* [Exercise description]
In the entries that follow, find the line containing "right wrist: (190, 224)" and the line containing "right eye: (1207, 167)", then retype exactly the lines from the first through the second, pictures excluded.

(Input data Opens)

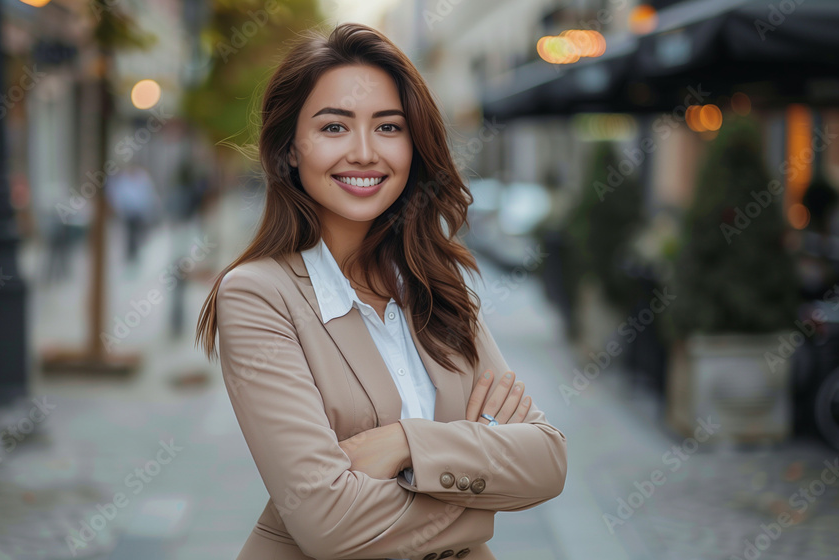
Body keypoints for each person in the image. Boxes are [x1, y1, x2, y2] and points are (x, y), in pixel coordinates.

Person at [195, 23, 567, 560]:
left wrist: (402, 444)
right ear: (290, 149)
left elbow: (547, 461)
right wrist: (483, 483)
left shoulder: (434, 284)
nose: (365, 152)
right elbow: (328, 524)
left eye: (389, 127)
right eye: (334, 128)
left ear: (414, 144)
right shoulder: (258, 296)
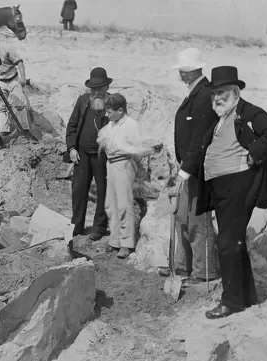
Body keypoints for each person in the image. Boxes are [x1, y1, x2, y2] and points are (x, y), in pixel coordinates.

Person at [195, 66, 267, 319]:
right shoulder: (222, 117)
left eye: (223, 92)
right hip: (221, 188)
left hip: (238, 186)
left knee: (227, 243)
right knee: (234, 242)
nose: (217, 98)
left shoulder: (250, 113)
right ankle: (246, 296)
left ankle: (231, 302)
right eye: (214, 93)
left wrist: (254, 154)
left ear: (236, 92)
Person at [157, 48, 220, 283]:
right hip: (189, 166)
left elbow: (201, 139)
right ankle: (182, 267)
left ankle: (204, 272)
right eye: (181, 71)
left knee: (198, 221)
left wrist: (186, 169)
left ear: (196, 70)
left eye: (185, 71)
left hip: (199, 168)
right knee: (182, 217)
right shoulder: (195, 92)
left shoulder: (205, 95)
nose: (182, 75)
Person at [96, 93, 147, 259]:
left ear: (120, 110)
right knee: (110, 204)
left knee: (124, 204)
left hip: (124, 164)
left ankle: (127, 243)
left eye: (110, 111)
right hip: (110, 164)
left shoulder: (131, 125)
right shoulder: (111, 124)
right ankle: (115, 240)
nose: (107, 115)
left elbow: (137, 149)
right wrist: (102, 141)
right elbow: (102, 136)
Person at [65, 67, 111, 240]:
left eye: (100, 88)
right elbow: (72, 126)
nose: (97, 92)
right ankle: (76, 227)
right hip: (81, 154)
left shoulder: (113, 103)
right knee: (79, 190)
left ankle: (99, 228)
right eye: (93, 88)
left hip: (102, 156)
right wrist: (72, 148)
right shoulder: (83, 100)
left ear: (107, 87)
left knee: (103, 191)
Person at [0, 42, 32, 138]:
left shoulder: (7, 48)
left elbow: (19, 62)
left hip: (13, 79)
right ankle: (4, 132)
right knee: (2, 106)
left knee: (19, 104)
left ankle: (25, 129)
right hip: (0, 80)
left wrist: (23, 78)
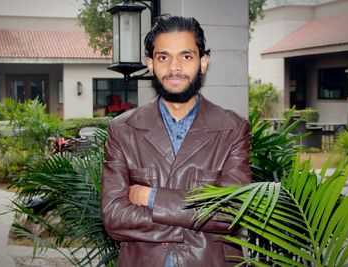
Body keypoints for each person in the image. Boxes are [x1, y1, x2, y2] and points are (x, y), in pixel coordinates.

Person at [101, 15, 251, 267]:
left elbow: (230, 213)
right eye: (163, 57)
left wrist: (151, 197)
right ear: (150, 64)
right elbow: (114, 217)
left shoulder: (232, 129)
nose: (174, 68)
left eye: (186, 56)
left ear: (203, 62)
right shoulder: (123, 129)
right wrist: (190, 224)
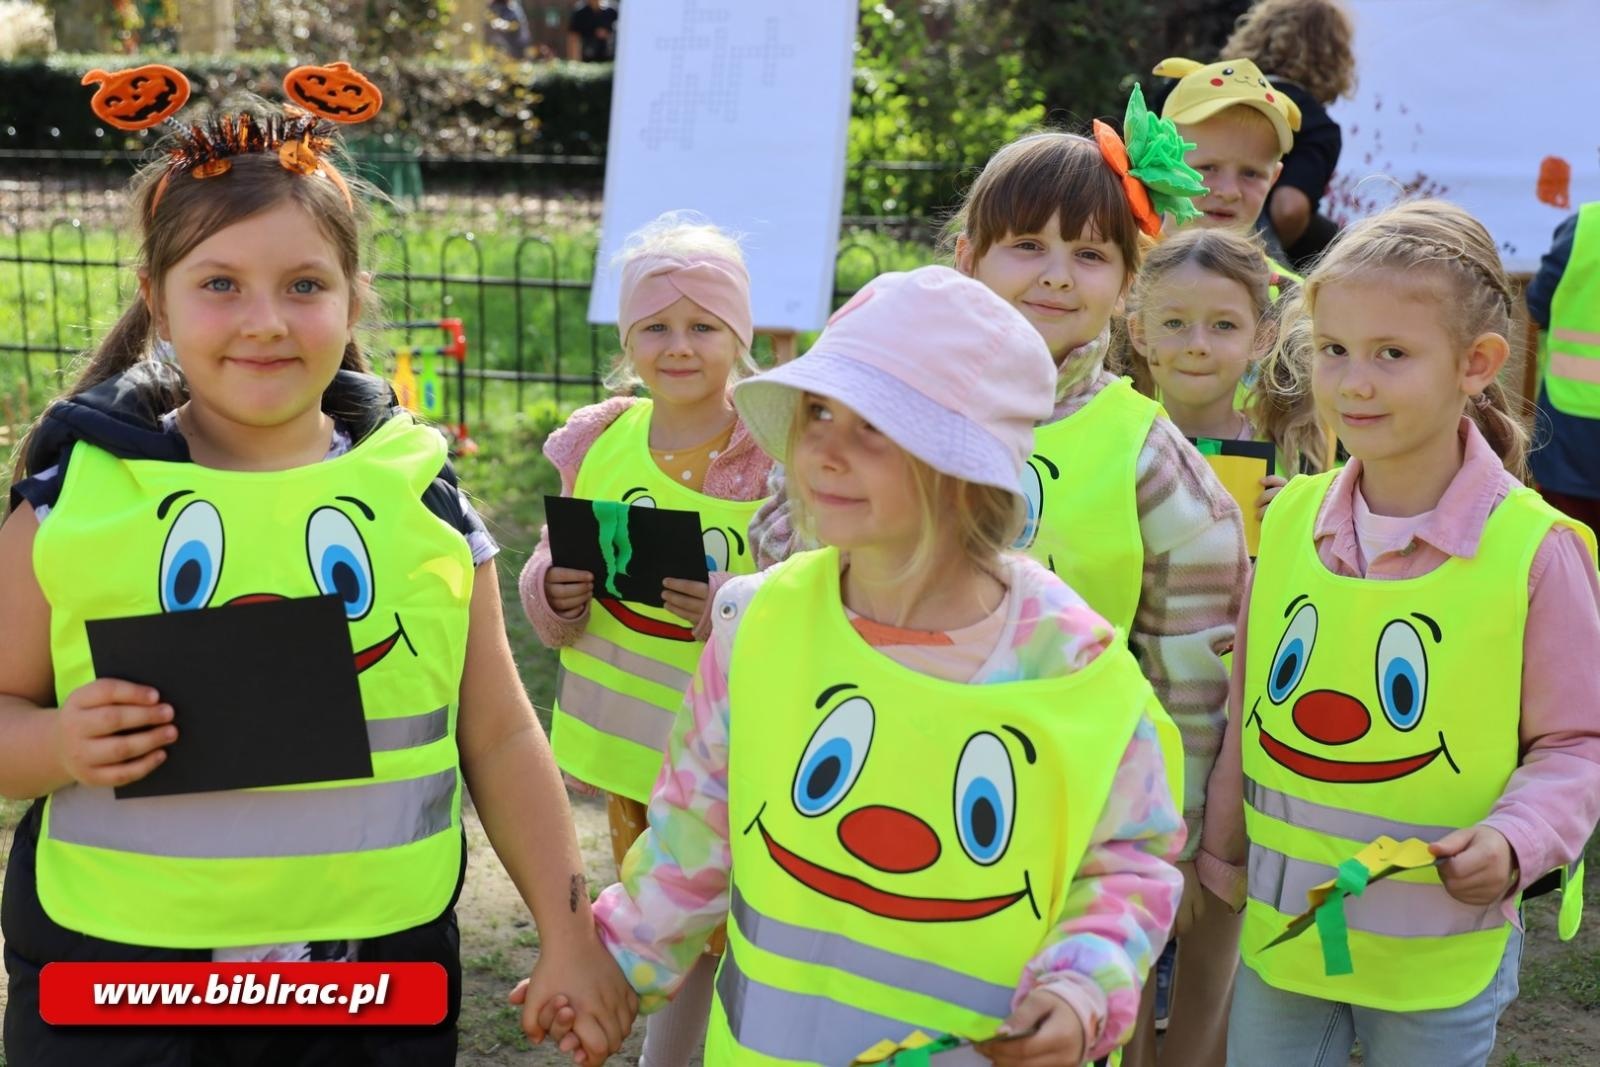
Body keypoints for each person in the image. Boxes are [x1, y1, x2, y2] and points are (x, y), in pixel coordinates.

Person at [0, 71, 634, 1066]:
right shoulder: (69, 502)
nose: (266, 320)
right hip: (120, 985)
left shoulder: (419, 499)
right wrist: (56, 743)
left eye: (304, 285)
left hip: (366, 980)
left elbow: (503, 733)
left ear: (351, 298)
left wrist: (569, 932)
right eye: (220, 284)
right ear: (156, 300)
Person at [535, 265, 1185, 1065]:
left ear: (968, 471)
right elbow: (690, 833)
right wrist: (615, 966)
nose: (826, 450)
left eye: (873, 425)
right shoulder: (758, 622)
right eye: (817, 411)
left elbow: (1128, 859)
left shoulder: (1076, 667)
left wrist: (1083, 985)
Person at [1202, 200, 1600, 1066]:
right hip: (1284, 937)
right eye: (1335, 349)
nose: (1355, 383)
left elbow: (1578, 742)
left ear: (1475, 363)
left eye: (1392, 354)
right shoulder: (1290, 520)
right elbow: (1249, 706)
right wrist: (1222, 852)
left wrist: (1517, 840)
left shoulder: (1536, 552)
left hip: (1438, 956)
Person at [519, 211, 771, 1066]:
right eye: (656, 327)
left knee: (732, 926)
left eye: (704, 325)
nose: (679, 345)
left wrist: (729, 601)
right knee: (663, 920)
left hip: (731, 759)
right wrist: (550, 587)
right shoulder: (601, 439)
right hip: (633, 755)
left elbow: (811, 582)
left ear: (739, 336)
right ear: (628, 339)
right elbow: (553, 553)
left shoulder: (774, 454)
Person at [1125, 226, 1330, 514]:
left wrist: (1291, 520)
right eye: (1174, 323)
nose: (1197, 345)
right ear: (1140, 333)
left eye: (1223, 325)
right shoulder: (1116, 444)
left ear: (1261, 338)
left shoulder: (1290, 462)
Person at [1220, 0, 1357, 267]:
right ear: (1334, 57)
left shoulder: (1213, 93)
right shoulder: (1315, 124)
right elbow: (1289, 209)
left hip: (1176, 229)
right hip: (1247, 251)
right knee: (1341, 246)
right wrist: (1272, 257)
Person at [1152, 55, 1305, 291]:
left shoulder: (1290, 295)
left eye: (1251, 174)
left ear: (1273, 178)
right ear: (1162, 161)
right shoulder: (1121, 272)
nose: (1229, 191)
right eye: (1207, 167)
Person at [1525, 203, 1600, 532]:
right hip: (1572, 425)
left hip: (1573, 429)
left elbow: (1538, 304)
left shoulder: (1586, 226)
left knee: (1569, 546)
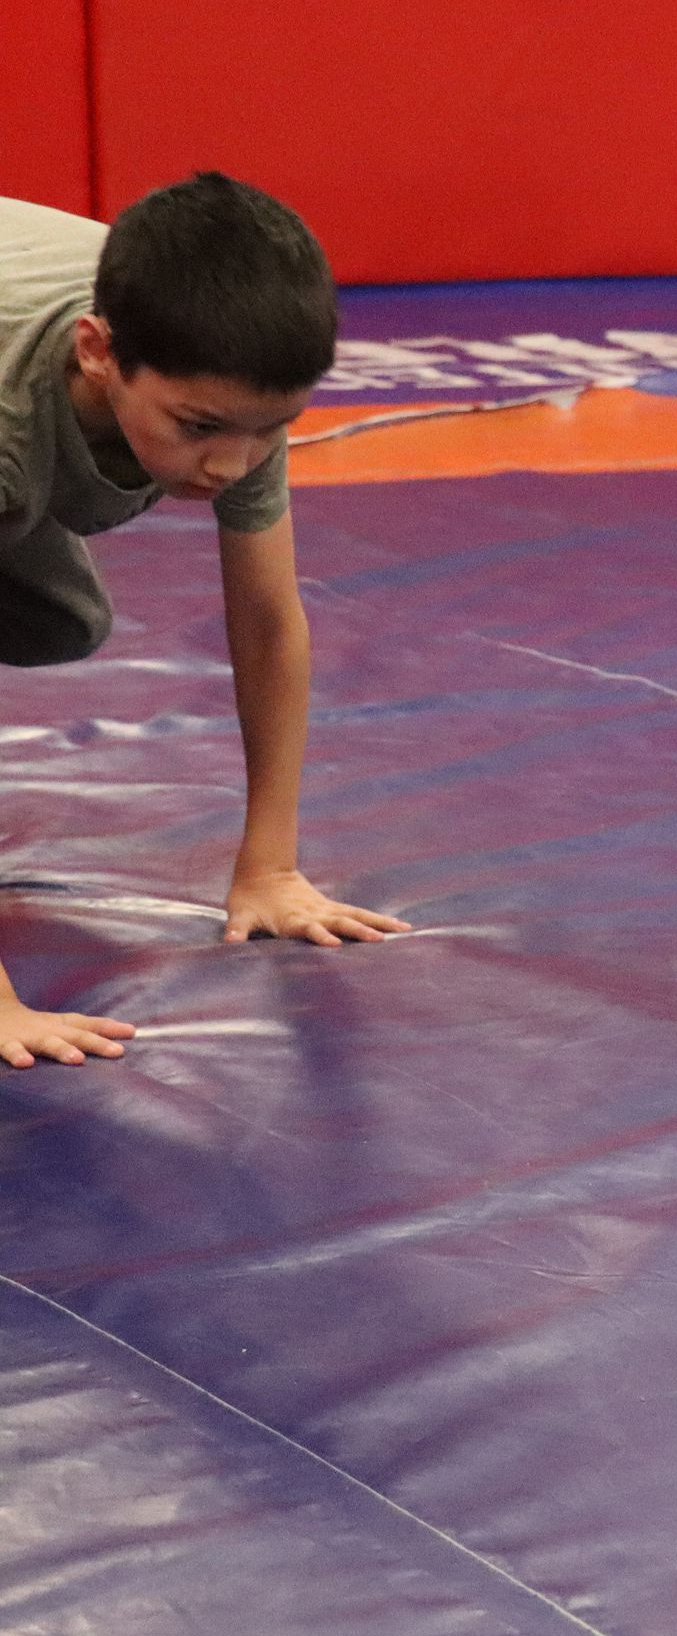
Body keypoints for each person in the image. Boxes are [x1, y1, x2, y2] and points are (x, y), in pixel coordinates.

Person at [0, 176, 406, 1071]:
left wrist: (271, 868)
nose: (231, 463)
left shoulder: (232, 386)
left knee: (57, 621)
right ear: (97, 352)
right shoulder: (10, 423)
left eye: (269, 429)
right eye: (198, 428)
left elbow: (268, 620)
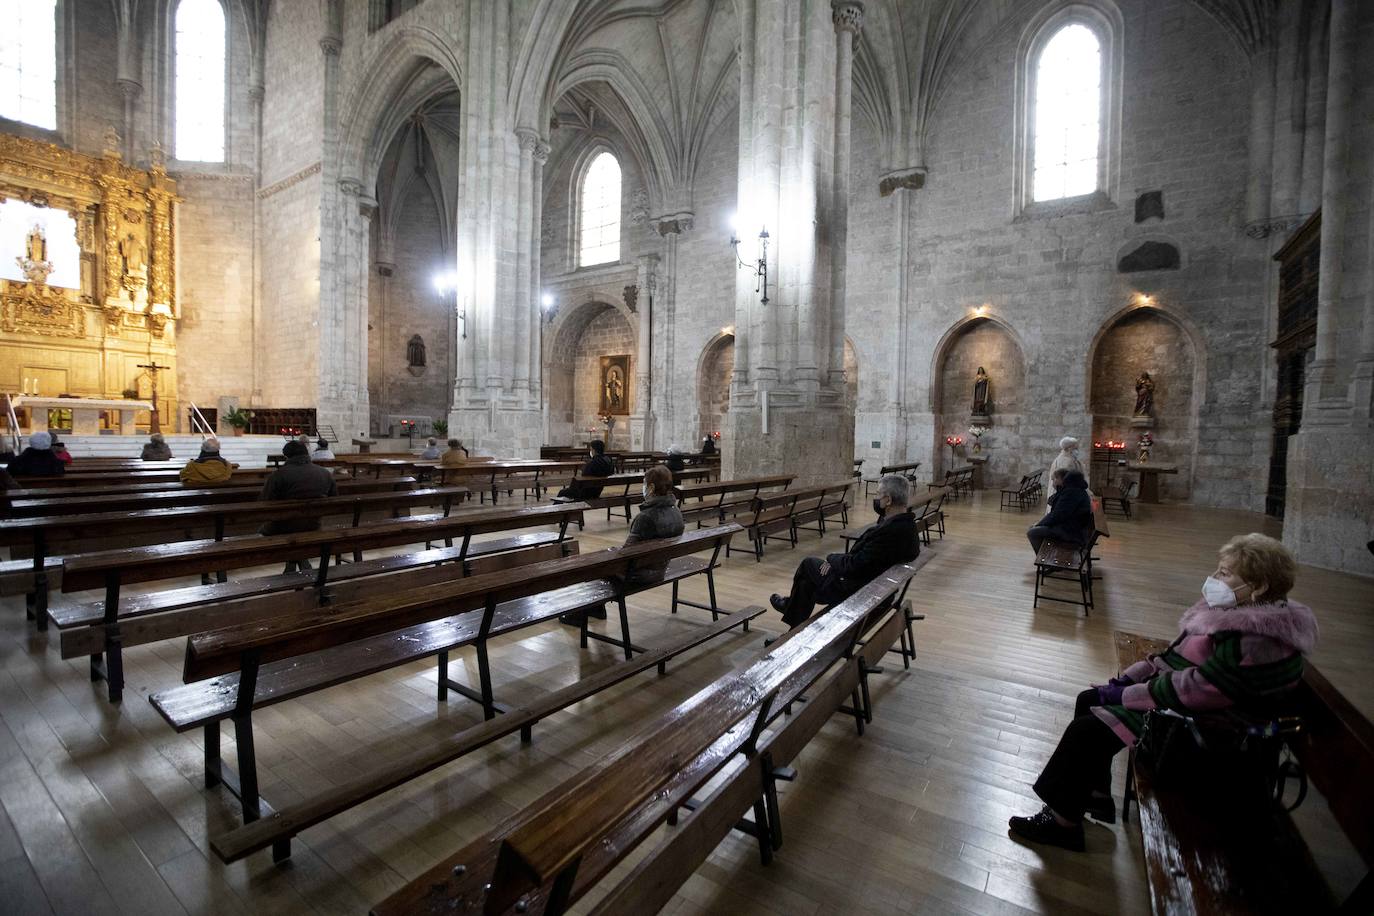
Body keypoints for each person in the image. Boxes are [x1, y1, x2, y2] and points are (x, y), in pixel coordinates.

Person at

(Input data Closes)

* [Task output]
right wrist: (190, 224)
Body keypoints for each person in the image. Boxes are [x1, y1, x2, y2] and points are (x, y), in pixel coordinates.

Person at [0, 71, 634, 1066]:
right shoulder: (69, 502)
nose: (266, 320)
right hip: (120, 985)
left shoulder: (419, 499)
right wrist: (56, 743)
left eye: (304, 285)
left hip: (366, 980)
left elbow: (503, 733)
left ear: (351, 298)
left wrist: (569, 932)
right eye: (220, 284)
right ear: (156, 300)
Person at [535, 265, 1185, 1065]:
left ear: (968, 471)
right elbow: (690, 833)
right wrist: (615, 966)
nose: (826, 450)
left eye: (873, 425)
right shoulder: (758, 622)
right eye: (817, 411)
left elbow: (1128, 859)
left shoulder: (1076, 667)
left wrist: (1083, 985)
Person at [1202, 200, 1600, 1066]:
right hip: (1284, 937)
right eye: (1335, 349)
nose: (1355, 383)
left elbow: (1578, 742)
left ear: (1475, 363)
left eye: (1392, 354)
right shoulder: (1290, 520)
right elbow: (1249, 706)
right wrist: (1222, 852)
left wrist: (1517, 840)
left shoulder: (1536, 552)
left hip: (1438, 956)
Person at [519, 211, 771, 1066]:
right eye: (656, 327)
left knee: (732, 926)
left eye: (704, 325)
nose: (679, 345)
left wrist: (729, 601)
right knee: (663, 920)
left hip: (731, 759)
right wrist: (550, 587)
right shoulder: (601, 439)
right hip: (633, 755)
left elbow: (811, 582)
left ear: (739, 336)
right ear: (628, 339)
right elbow: (553, 553)
left shoulder: (774, 454)
Person at [1125, 226, 1330, 514]:
left wrist: (1291, 520)
right eye: (1174, 323)
nose: (1197, 345)
right ear: (1140, 333)
left eye: (1223, 325)
right shoulder: (1116, 444)
left ear: (1261, 338)
left shoulder: (1290, 462)
Person at [1220, 0, 1357, 267]:
right ear: (1334, 57)
left shoulder: (1213, 93)
right shoulder: (1315, 124)
right elbow: (1289, 209)
left hip: (1176, 229)
right hip: (1247, 251)
right knee: (1341, 246)
right wrist: (1272, 257)
Person at [1152, 55, 1305, 291]:
left shoulder: (1290, 295)
left eye: (1251, 174)
left ear: (1273, 178)
right ear: (1162, 161)
right shoulder: (1121, 272)
nose: (1229, 191)
right eye: (1207, 167)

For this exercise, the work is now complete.